Tailored Synthesis of Porous TiO₂ Nanocubes and Nanoparallelepipeds with Exposed {111} Facets and Mesoscopic Void Space: A Superior Candidate for Efficient Dye-Sensitized Solar Cells

Anatase TiO₂ nanocubes and nanoparallelepipeds, with highly reactive {111} facets exposed, were developed for the first time through a modified one pot hydrothermal method, through the hydrolysis of tetrabutyltitanate in the presence of oleylamine as the morphology-controlling capping-agent and using ammonia/hydrofluoric acid for stabilizing the {111} faceted surfaces. These nanocubes/nanoparallelepipeds were characterized by X-ray diffraction (XRD), transmission electron microscopy (TEM), high resolution transmission electron microscopy (HRTEM) and high angle annular dark-field scanning TEM (HAADF-STEM). Accordingly, a possible growth mechanism for the nanostructures is elucidated. The morphology, surface area and the pore size distribution of the TiO₂ nanostructures can be tuned simply by altering the HF and ammonia dosage in the precursor solution. More importantly, optimization of the reaction system leads to the assembly of highly crystalline, high surface area, {111} faceted anatase TiO₂ nanocubes/nanoparallelepipeds to form uniform mesoscopic void space. We report the development of a novel double layered photoanode for dye sensitized solar cells (DSSCs) made of highly crystalline, self-assembled faceted TiO₂ nanocrystals as upper layer and commercial titania nanoparticles paste as under layer. The bilayered DSSC made from TiO₂ nanostructures with exposed {111} facets as upper layer shows a much higher power conversion efficiency (9.60%), than DSSCs fabricated with commercial (P25) titania powder (4.67%) or with anatase TiO₂ nanostructures having exposed {101} facets (7.59%) as the upper layer.

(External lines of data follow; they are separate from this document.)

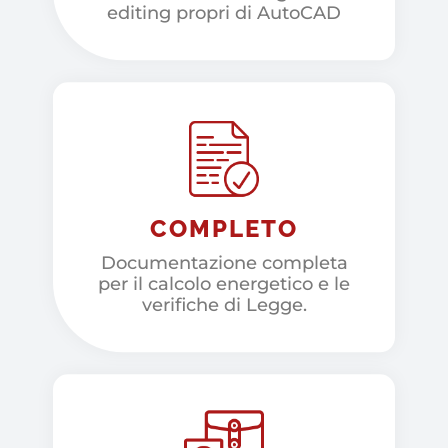
editing propri di AutoCAD
COMPLETO
Documentazione completa
per il calcolo energetico e le
verifiche di Legge.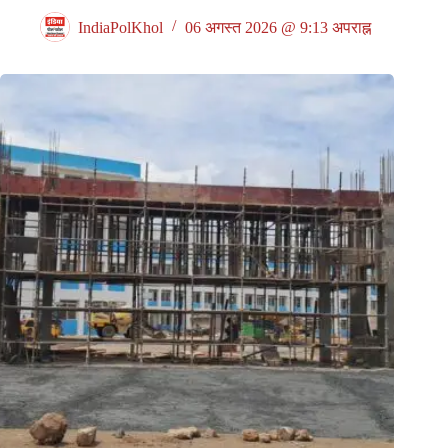
IndiaPolKhol
06 अगस्त 2026 @ 9:13 अपराह्न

The improved performance in bilayered DSSC made from TiO₂ nanostructures with exposed {111} facets as the upper layer is attributed to high dye adsorption and fast electron transport dynamics owing to the unique structural features of the {111} facets in TiO₂. Electrochemical impedance spectroscopy (EIS) measurements conducted on the cells supported these conclusions, which showed that the bilayered DSSC made from TiO₂ nanostructures with exposed {111} facets as the upper layer possessed lower charge transfer resistance, higher electron recombination resistance, longer electron lifetime and higher collector efficiency characteristics, compared to DSSCs fabricated with commercial (P25) titania powder or with anatase TiO₂ nanostructures having exposed {101} facets as the upper layer.